Friday, June 10, 2011

Speaking out against Eavesdropping Act

Bob Roberts in the Illinois News Broadcasters Association newsletter TuneIN writes about the state legislature's Eavesdropping Act:

In newsrooms across Illinois, there's a daily mantra.

"Before we go any further, I'd like to make sure I have permission to record this conversation."

It's something I've said anytime I begin to tape the interview since I can remember. Most of the time I double-check by telling my interview subject, "Thank you again for agreeing to be recorded."

That's because Illinois law is clear: No conversation can legally be recorded unless all parties to it agree.

For those who are Illinois "lifers," it may come as a surprise that the law in other states is not uniform. In fact, a number of states don't require you, the journalist, to tell anyone you're recording.

The Illinois law is being challenged in the 7th U.S. Court of Appeals in Chicago, and RTDNA, SPJ, NPPA, the American Society of News Editors, the Citizen Media Law Project, Reports Committee for Freedom of the Press (RCFP) and the Association of Capitol Reporters and Editors have all filed friend-of-the-court briefs in the suit ACLU v.
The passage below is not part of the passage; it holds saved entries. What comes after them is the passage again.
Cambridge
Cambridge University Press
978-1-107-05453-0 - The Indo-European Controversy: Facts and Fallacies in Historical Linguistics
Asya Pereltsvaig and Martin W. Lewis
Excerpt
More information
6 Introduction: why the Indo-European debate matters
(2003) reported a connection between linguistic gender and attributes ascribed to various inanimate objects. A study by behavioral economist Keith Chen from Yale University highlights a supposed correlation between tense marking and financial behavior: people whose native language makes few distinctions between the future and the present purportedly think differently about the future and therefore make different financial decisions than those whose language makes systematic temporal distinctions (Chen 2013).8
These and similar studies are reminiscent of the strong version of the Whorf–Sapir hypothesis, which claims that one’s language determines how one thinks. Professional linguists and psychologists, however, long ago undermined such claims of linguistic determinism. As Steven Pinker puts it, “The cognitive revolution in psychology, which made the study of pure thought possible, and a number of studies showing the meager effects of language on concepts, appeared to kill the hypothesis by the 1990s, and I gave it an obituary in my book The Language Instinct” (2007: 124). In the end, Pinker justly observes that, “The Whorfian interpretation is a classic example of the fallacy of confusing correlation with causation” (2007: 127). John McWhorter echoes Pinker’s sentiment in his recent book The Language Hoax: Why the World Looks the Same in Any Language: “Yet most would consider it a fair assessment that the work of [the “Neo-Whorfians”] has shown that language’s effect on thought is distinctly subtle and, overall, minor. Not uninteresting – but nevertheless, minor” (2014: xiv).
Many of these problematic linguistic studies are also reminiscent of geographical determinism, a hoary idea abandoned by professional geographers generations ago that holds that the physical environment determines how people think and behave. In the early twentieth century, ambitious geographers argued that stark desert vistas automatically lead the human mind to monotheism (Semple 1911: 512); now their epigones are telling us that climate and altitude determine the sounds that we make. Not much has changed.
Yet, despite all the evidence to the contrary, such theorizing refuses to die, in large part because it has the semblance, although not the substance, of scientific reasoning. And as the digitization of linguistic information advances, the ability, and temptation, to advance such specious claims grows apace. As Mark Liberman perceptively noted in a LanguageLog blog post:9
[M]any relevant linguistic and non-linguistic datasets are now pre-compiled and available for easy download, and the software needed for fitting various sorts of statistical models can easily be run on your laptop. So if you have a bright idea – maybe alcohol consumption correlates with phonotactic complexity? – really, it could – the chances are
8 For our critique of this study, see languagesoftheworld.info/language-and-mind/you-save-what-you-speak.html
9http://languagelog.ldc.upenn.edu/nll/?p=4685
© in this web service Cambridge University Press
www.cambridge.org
Anita Alvarez challenging the Illinois Eavesdropping Act, which RCFP Executive Director Lucy Dalglish calls "shockingly broad."

RCFP says that the brief, filed April 22, asserts that the "disposition of this case is critically important in setting a precedent that will either protect or endanger newsgatherers' constitutional rights."

Dalglish said Illinois is not the only state with a law she considers "overly broad," but said in some states similar statues have led to citizens being arrested while shooting video or still photographs of public events in public places.

"This is the most outrageous statue we've found," she said. "These unconstitutional arrests tend to have one thing in problem: they occur after someone in power, often a law enforcement official, decides he or she does not like the speech or conduct captured on the recording. The notion that you can be arrested for documenting that behavior should send chills down the spines of anyone who cares about the Constitution."

Unfortunately, INBA lacks the resources to join such a fight on a continuing basis. But I wish those who are pressing the case good luck.